WHAT THE TASK ASKS:
Keep every word the same. Repeat the records without their images.

** Opening DATA FOR ANALYSIS block **

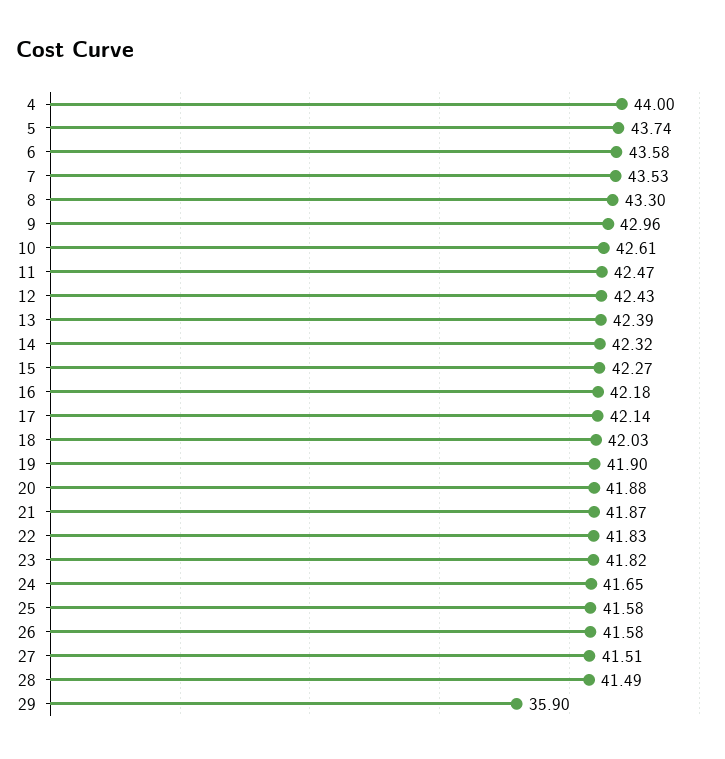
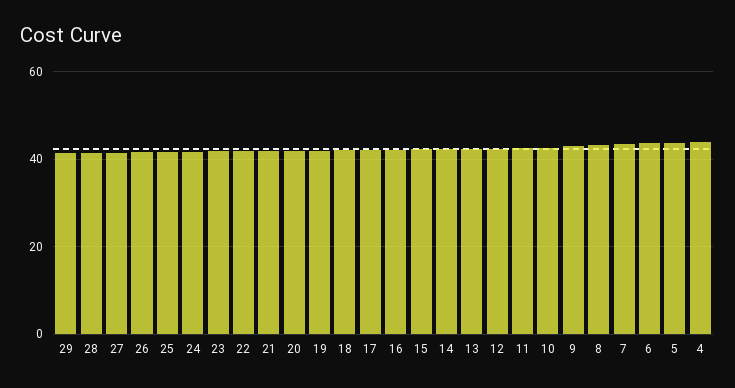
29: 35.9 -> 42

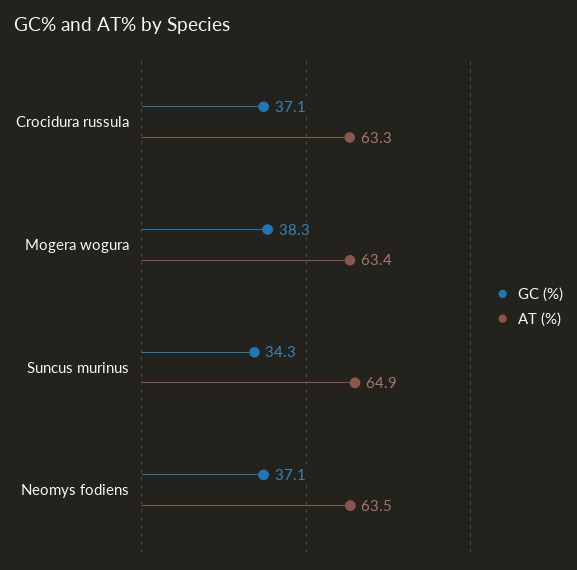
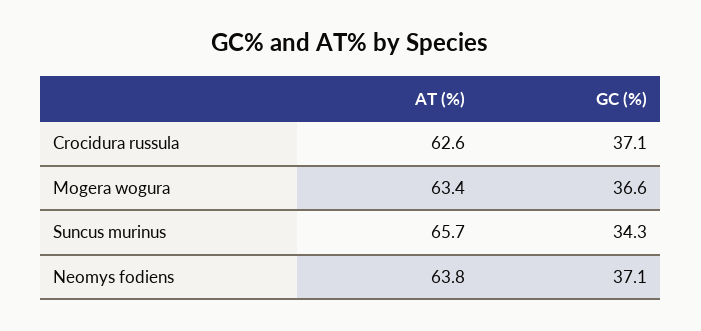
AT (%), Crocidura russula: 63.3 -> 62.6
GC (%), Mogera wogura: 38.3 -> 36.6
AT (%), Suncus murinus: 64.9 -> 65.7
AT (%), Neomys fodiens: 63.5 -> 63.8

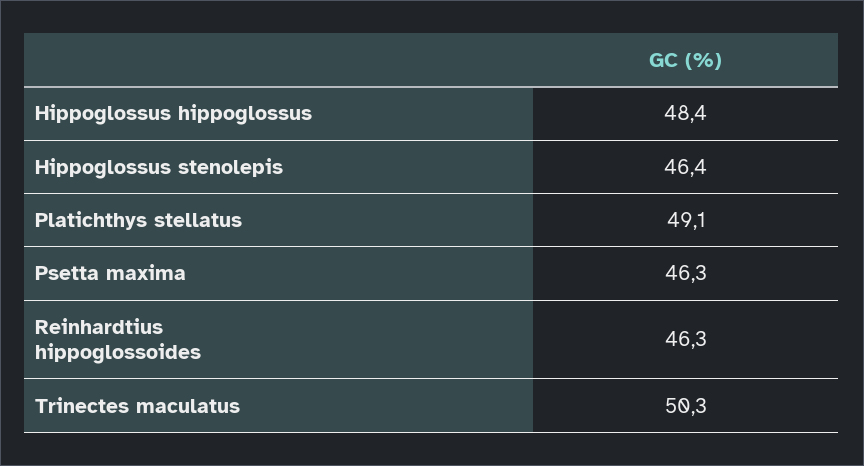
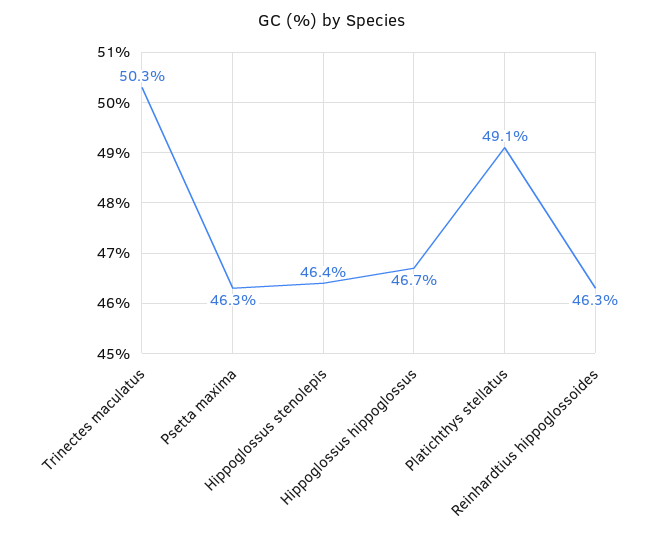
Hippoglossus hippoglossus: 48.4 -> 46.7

** Closing DATA FOR ANALYSIS block **

WORKED SOLUTION:
29: 35.9 -> 42

AT (%), Crocidura russula: 63.3 -> 62.6
GC (%), Mogera wogura: 38.3 -> 36.6
AT (%), Suncus murinus: 64.9 -> 65.7
AT (%), Neomys fodiens: 63.5 -> 63.8

Hippoglossus hippoglossus: 48.4 -> 46.7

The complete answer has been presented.